> [Questions]:
(A) Summarize the Pokemon discussion questions in two sentences.
(B) Carry the Pokemon discussion questions forward from their last line.

> [Exercise text]:
+===+
Questions To Be Answered:
- How much set divergence should be encouraged? In specific, how heavily skewed should the movepool be towards that of a wallbreaker?
- Focusing in more: some wallbreakers that suit this concept are Melmetal, Scizor, and Rillaboom. These Pokemon have dedicated, all-out attacking wallbreaker sets as is (Choice Band on all of them comes to mind), but there are also sets that capitalize on other strengths these Pokemon have. Melmetal has run defensive sets with Acid Armor + Body Press in previous OU metagames; Scizor can be a potent setup sweeper with Swords Dance and in the past has run specially defensive sets with Defog; and Rillaboom sometimes goes dedicated sweeper sets with Swords Dance and a Life Orb or Grassy Seed.
- What makes an offensive typing lackluster/mediocre? Is it entirely a matter of looking at a type resistances chart and seeing that said typing is strong against few and weak against many? Or are there other factors at play?
- Can a typing be considered bad for reasons beyond type effectiveness, i.e. can a typing be bad on a specific Pokemon but good on another?
+===+
(Stored data entries)
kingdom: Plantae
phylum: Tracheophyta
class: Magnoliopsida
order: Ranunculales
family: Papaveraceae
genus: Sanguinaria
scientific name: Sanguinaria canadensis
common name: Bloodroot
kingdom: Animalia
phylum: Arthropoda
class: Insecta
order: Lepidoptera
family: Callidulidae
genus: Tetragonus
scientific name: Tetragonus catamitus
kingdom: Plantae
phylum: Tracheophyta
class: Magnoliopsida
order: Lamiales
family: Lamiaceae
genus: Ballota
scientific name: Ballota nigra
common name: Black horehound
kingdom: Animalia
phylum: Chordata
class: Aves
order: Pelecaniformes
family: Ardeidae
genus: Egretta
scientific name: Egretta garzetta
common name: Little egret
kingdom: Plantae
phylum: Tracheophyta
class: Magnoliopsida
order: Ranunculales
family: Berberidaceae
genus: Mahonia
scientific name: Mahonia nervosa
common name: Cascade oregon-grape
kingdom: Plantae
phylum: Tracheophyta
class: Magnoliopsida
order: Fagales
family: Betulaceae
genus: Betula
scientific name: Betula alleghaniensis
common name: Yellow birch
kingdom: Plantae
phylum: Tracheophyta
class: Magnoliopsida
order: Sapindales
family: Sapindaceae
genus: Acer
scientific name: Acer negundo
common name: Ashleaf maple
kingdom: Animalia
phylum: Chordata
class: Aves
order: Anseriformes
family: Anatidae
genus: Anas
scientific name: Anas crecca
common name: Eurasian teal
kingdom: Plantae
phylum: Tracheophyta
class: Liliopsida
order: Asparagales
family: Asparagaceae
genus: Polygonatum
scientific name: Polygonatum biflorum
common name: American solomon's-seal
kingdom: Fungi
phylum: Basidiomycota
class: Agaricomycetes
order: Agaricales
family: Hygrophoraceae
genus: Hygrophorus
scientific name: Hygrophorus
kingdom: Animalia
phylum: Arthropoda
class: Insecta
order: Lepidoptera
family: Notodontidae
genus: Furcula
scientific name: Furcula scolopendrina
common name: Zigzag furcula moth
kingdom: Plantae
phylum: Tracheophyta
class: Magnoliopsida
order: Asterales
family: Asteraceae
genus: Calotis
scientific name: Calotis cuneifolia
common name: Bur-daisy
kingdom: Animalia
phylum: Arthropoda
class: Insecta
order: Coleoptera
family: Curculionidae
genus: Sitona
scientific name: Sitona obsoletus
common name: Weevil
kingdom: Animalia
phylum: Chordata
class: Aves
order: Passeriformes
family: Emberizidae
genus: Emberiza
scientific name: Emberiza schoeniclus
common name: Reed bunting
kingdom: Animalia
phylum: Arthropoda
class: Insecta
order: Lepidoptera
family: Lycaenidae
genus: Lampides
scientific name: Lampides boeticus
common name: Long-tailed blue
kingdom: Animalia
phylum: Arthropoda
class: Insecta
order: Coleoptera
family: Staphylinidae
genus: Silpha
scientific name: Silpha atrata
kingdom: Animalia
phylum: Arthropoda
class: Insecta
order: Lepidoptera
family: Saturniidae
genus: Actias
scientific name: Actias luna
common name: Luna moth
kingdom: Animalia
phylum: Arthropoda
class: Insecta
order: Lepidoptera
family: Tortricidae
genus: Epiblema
+===+
> [Outputs for the tasks]:
(A) Open questions ask how much set divergence should be encouraged and how heavily a movepool should lean toward a wallbreaker's, citing Melmetal, Scizor, and Rillaboom as wallbreakers with Choice Band sets that also run other sets, such as defensive or Swords Dance sweeper sets. They also ask what makes an offensive typing lackluster, whether that comes down to a type resistances chart alone, and whether a typing can be bad on one Pokemon but good on another.

(B)
- How do movepool and coverage options play into this? Consider Gyarados, for example, whose best Flying-type attack (for its stat spread) is Bounce, a fairly unreliable attack, but it gets helpful coverage like Earthquake and Power Whip to hit otherwise solid answers in Toxapex and Slowbro.
- Similarly, how could CAP29 benefit from utility options to make wallbreaking easier for it? Pokemon like Choice Specs Magearna are partly so good because of access to Trick to cripple their defensive answers, and we occasionally see Toxic randomly thrown on an offensive Pokemon to lure in and cripple its answers (Melmetal, for instance).
- Is it within the realm of reasonable to have a secondary typing count as compensation? Or should the typing as a whole be mediocre/poor to stay true to theme?
- Consider Nidoking, for instance, whose primary typing of Poison is fairly bad on its own because it's resisted by or ineffective against quite a lot and strong against not so much. Ground, on the other hand, is notoriously good offensively, with some builders mandating a Ground-immune Pokemon on every team. Of course, Nidoking has other things going for it that are the primary reasons it's such a potent breaker---coverage and ability---but typing lends it a super spammable STAB attack and some extra defensive presence.
- How integral a role should pivoting be, if at all?
- Choice Band Scizor makes much of its progress with its STAB U-turn, and other potent wallbreakers like Rillaboom, Choice Band Flygon, Choice Specs Rotom, and Inteleon have made use of pivoting moves to apply consistent pressure and support other offensive teammates.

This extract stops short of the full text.